_Exercise objective_. The pictures in the data below are to be omitted; all else must be duplicated exactly.

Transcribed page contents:
-.-.-
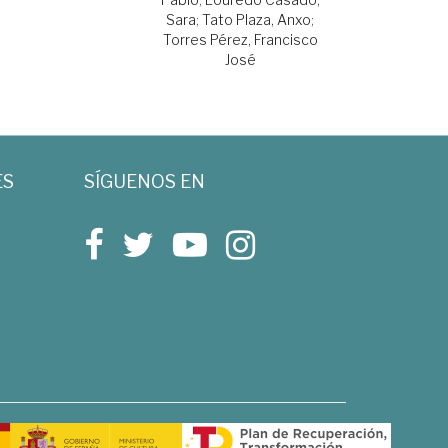
Sara
;
Tato Plaza, Anxo
;
Torres Pérez, Francisco
José
ES
SÍGUENOS EN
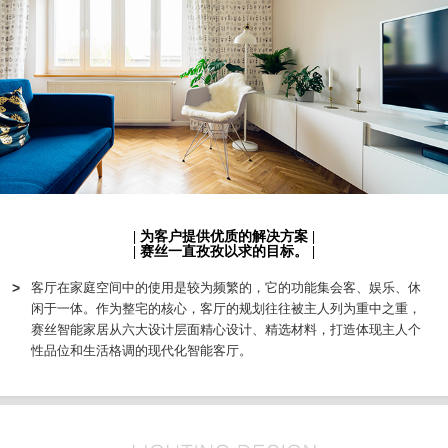
| 为客户提供优质的解决方案 |
| 赛丝一直孜孜以求的目标。 |
>
客厅在家庭空间中的使用是较为频繁的，它的功能集会客、娱乐、休
闲于一体。作为整宅的核心，客厅的规划往往被主人列为重中之重，
赛丝智能家居从六大设计层面精心设计、精选材料，打造体现主人个
性品位和生活格调的现代化智能客厅。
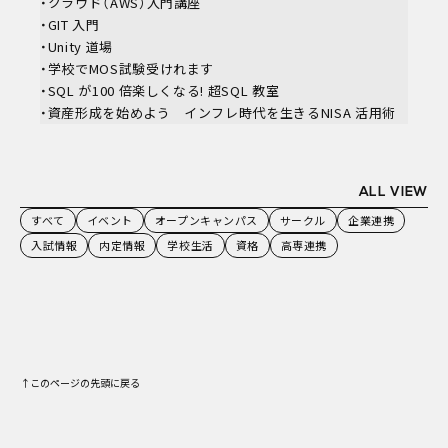
・クラウド（AWS）入門講座
・GIT 入門
・Unity 道場
・学校でMOS試験受けれます
・SQL が100 倍楽しくなる! 超SQL 教室
・資産形成を始めよう インフレ時代を生きるNISA 活用術
ALL VIEW
すべて
イベント
オープンキャンパス
サークル
企業連携
入試情報
内定情報
学校生活
資格
高専連携
↑このページの先頭に戻る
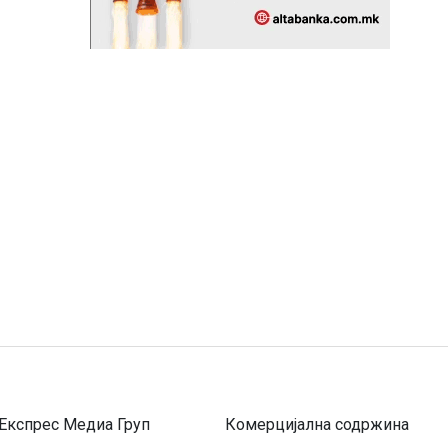
Експрес Медиа Груп
Комерцијална содржина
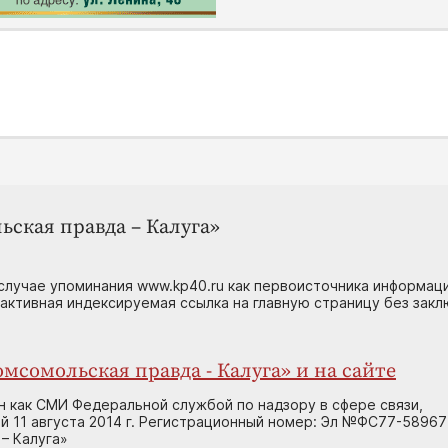
ьская правда – Калуга»
случае упоминания www.kp40.ru как первоисточника информаци
 активная индексируемая ссылка на главную страницу без зак
мсомольская правда - Калуга» и на сайте
н как СМИ Федеральной службой по надзору в сфере связи,
 11 августа 2014 г. Регистрационный номер: Эл №ФС77-58967
– Калуга»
-.-.-
_Solution for this problem_.
Sara
;
Tato Plaza, Anxo
;
Torres Pérez, Francisco
José
ES
SÍGUENOS EN
| 为客户提供优质的解决方案 |
| 赛丝一直孜孜以求的目标。 |
>
客厅在家庭空间中的使用是较为频繁的，它的功能集会客、娱乐、休
闲于一体。作为整宅的核心，客厅的规划往往被主人列为重中之重，
赛丝智能家居从六大设计层面精心设计、精选材料，打造体现主人个
性品位和生活格调的现代化智能客厅。
・クラウド（AWS）入門講座
・GIT 入門
・Unity 道場
・学校でMOS試験受けれます
・SQL が100 倍楽しくなる! 超SQL 教室
・資産形成を始めよう インフレ時代を生きるNISA 活用術
ALL VIEW
すべて
イベント
オープンキャンパス
サークル
企業連携
入試情報
内定情報
学校生活
資格
高専連携
↑このページの先頭に戻る
Експрес Медиа Груп
Комерцијална содржина
ьская правда – Калуга»
случае упоминания www.kp40.ru как первоисточника информаци
 активная индексируемая ссылка на главную страницу без зак
мсомольская правда - Калуга» и на сайте
н как СМИ Федеральной службой по надзору в сфере связи,
 11 августа 2014 г. Регистрационный номер: Эл №ФС77-58967
– Калуга»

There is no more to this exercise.